● INSTRUCTION 1: Do these three statements agree with the Perec film text? For each, answer yes or no and quote the deciding words exactly. (a) The colors of the film had faded with age. (b) Each sign bears a quote by Georges Perec. (c) The signs were made using 1950s home movie titling letters.
● INSTRUCTION 2: Resume the Perec film text after its final sentence and carry it forward.

— Start of SELECTED EXCERPT —

“The Screen would light up. they would feel a thrill of satisfaction. But the colours had faded with age, the picture wobbled on the screen, the women were of another age; they would come out they would be sad. It was not the film they had dreamt of. It was not the total film each of them had inside himself, the perfect film they could have enjoyed for ever and ever. The film they would have liked to make. Or, more secretely, no doubt, the film they would have liked to live.”
Georges Perec, Things: A Story of the Sixties. Translated from the French, by David Bellos. Collins Harvill, London,1990, p57. (Originally published 1965)
Two signs made by Penny Thwaite using 1950s home movie titling letters. Each sign bears a quote by W G Sebald from his first (proper) book Vertigo selected by Johannes Klabbers. These signs were used as in-situ titles for a series of short films I have shot at various locations in Newcastle.

— End of SELECTED EXCERPT —
— Start of STORED DATA —

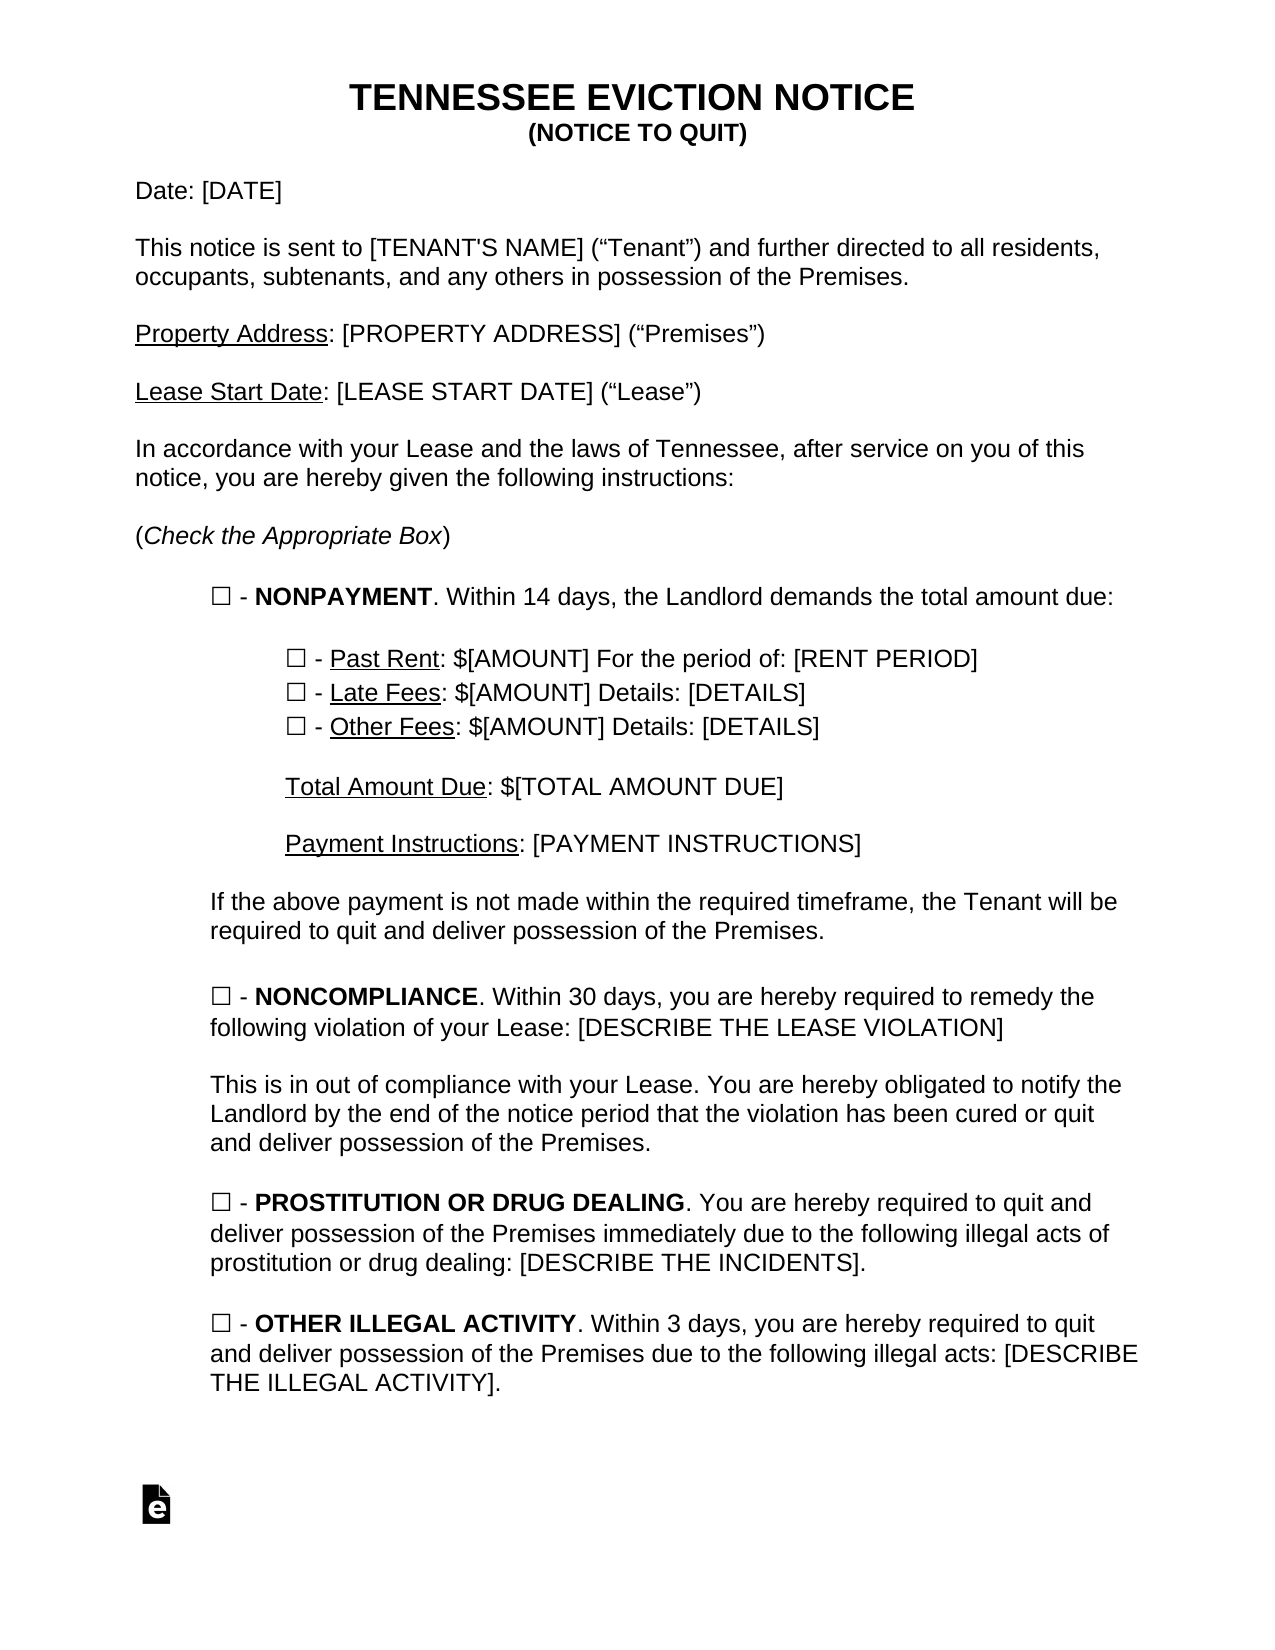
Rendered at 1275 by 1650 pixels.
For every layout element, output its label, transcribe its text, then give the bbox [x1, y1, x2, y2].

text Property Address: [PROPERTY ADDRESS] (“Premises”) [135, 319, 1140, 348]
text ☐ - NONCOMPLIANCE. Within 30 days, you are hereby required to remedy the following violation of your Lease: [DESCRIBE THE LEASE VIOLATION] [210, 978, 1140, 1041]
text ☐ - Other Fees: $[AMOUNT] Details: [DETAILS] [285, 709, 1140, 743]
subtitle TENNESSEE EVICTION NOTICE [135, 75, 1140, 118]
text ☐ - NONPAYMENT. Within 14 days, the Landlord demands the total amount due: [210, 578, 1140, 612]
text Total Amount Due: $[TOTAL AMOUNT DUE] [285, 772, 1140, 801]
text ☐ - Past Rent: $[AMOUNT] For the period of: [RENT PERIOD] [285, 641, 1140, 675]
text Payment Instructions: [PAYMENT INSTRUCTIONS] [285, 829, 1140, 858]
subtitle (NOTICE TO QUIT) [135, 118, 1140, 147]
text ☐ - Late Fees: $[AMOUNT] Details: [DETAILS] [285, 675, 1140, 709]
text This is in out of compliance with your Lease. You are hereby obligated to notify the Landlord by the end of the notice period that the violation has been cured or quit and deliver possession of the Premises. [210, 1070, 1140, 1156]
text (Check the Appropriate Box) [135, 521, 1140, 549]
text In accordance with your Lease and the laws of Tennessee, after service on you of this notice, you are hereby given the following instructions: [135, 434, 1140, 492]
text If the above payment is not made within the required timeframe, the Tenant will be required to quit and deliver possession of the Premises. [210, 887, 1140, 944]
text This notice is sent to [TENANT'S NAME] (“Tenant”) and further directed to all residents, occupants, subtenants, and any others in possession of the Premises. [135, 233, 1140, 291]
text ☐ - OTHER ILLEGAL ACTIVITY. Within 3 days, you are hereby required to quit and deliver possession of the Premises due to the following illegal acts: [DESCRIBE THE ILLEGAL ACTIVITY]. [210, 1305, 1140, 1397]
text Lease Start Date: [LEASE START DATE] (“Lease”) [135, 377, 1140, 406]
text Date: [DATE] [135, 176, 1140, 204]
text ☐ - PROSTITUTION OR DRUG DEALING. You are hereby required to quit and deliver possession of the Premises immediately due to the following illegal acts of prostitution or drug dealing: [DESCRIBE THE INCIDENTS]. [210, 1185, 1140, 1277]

— End of STORED DATA —
— Start of STORED DATA —

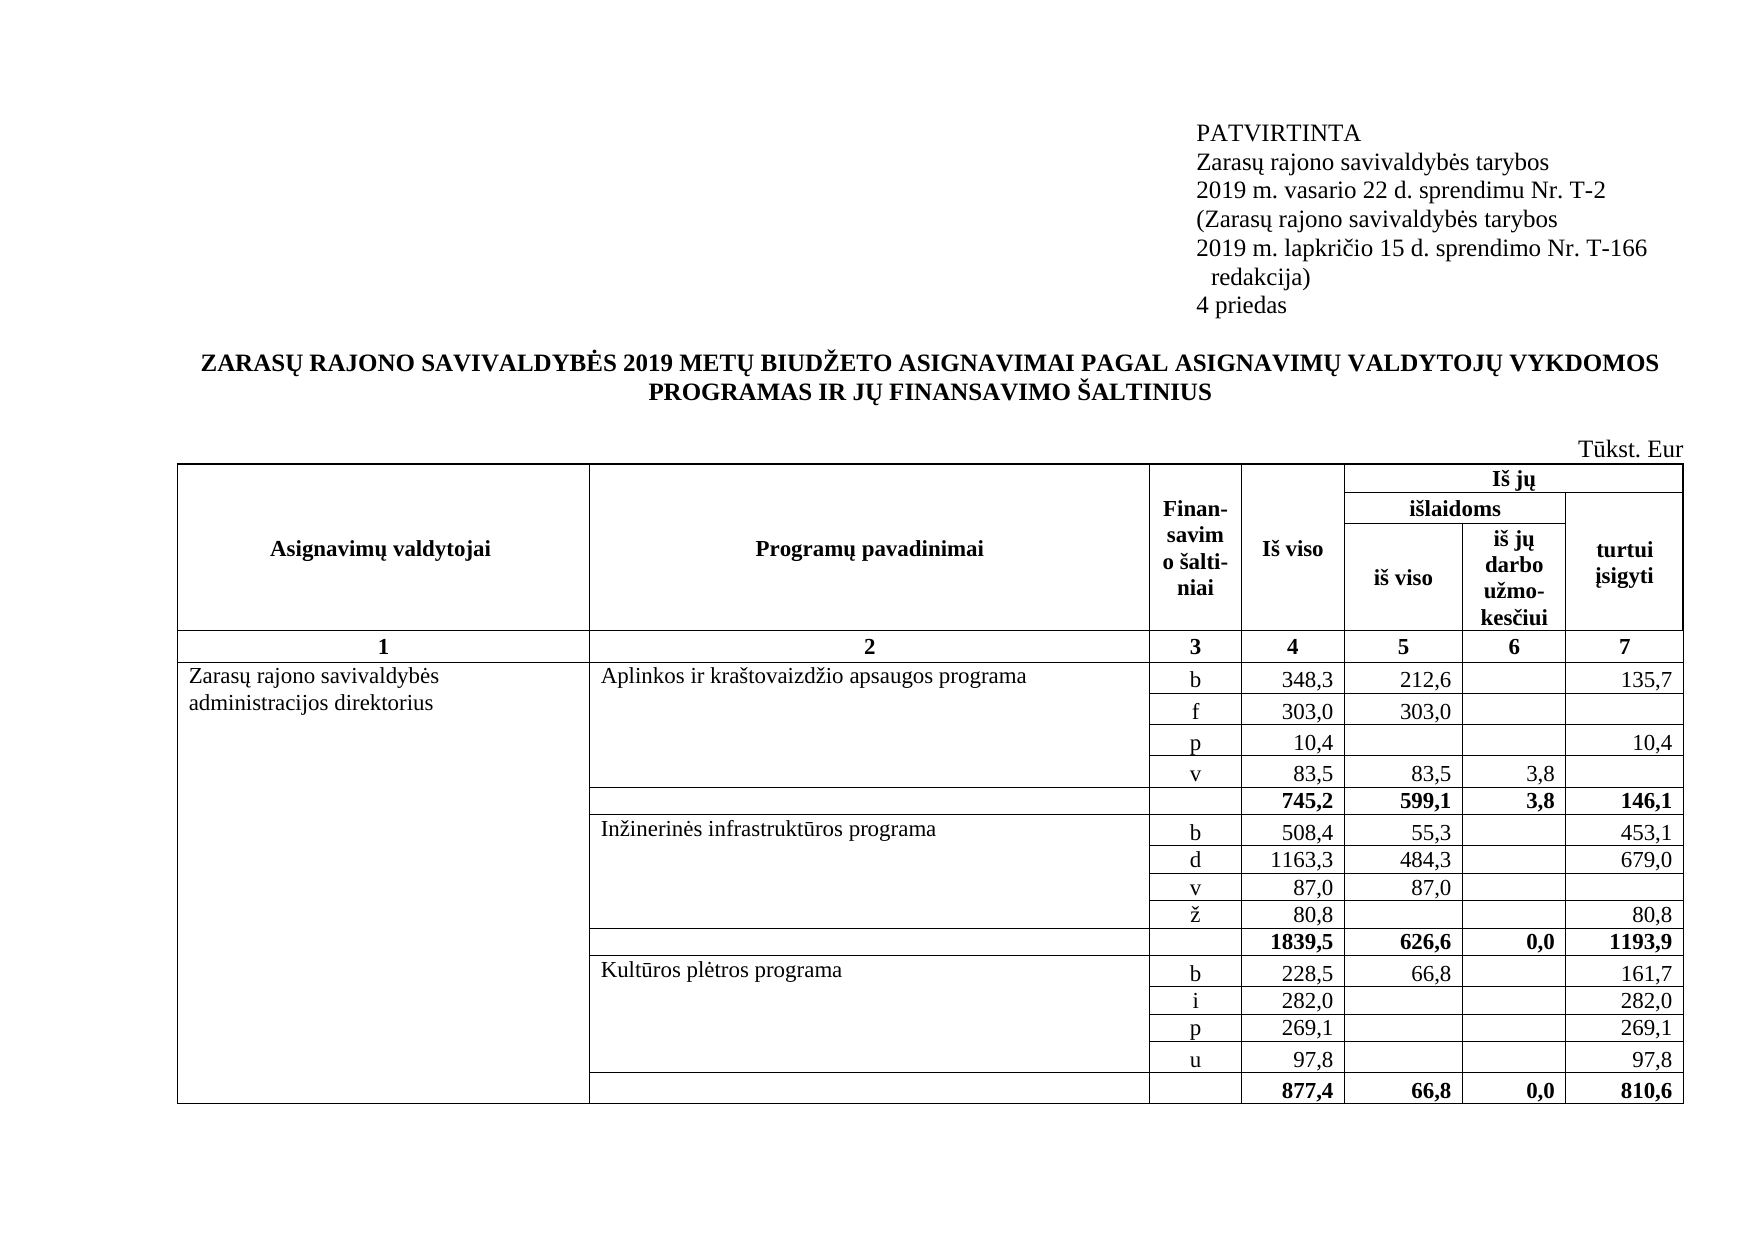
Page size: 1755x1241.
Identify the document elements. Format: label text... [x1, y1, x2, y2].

— End of STORED DATA —

● EXERCISE RESPONSE 1:
(a) Yes: "the colours had faded with age"
(b) No: "Each sign bears a quote by W G Sebald"
(c) Yes: "made by Penny Thwaite using 1950s home movie titling letters"

● EXERCISE RESPONSE 2:
A Polaroid photograph of an apartment block in Wolfe Street, The Hill. I spotted this building on the first day of my residence in Newcastle and subsequently walked past it on a number of occasions. Each time I came across it I was struck by the sense of the uncanny that the structure embodied. Built sometime in the first half of the 2oth century, this solid, largely unremarkable building features a central staircase that leads to an unseen and unimaginable interior. Escaping the harsh sunlight and disappearing into the at once inviting and foreboding darkness, the staircase is an unsettling and enduring presence. On the last day of my residence I returned here to film with artist Penny Thwaite, whose ascension into the darkness I shot on Ektachrome super-8.
The above image, was published in the Newcastle Herald on the 1st of June 1968. This proposed plan for Newcastle East involved the complete leveling of the city centre and was credited to an unidentified “professional man in the City.” The plan called for the existing urban environment to be replaced with a utopian dreamscape of high density housing, parks, carparking and a shopping mall that would “allow housewives to shop at their leisure in quiet surroundings.”
This scorched earth approach to urban planning was pioneered by the architect Le Corbusier who in 1925 put forward his Plan Voisin for Paris. This called for the destruction of large sections of central Paris, replacing the antiquated and disparate architecture with a unified new order of high density housing, parks etc. In Le Corbusier defence there was an element of avant-garde provocation in his proposal. However, this didn’t stop his vision for a new urbanism becoming the default setting for much twentieth century town planning.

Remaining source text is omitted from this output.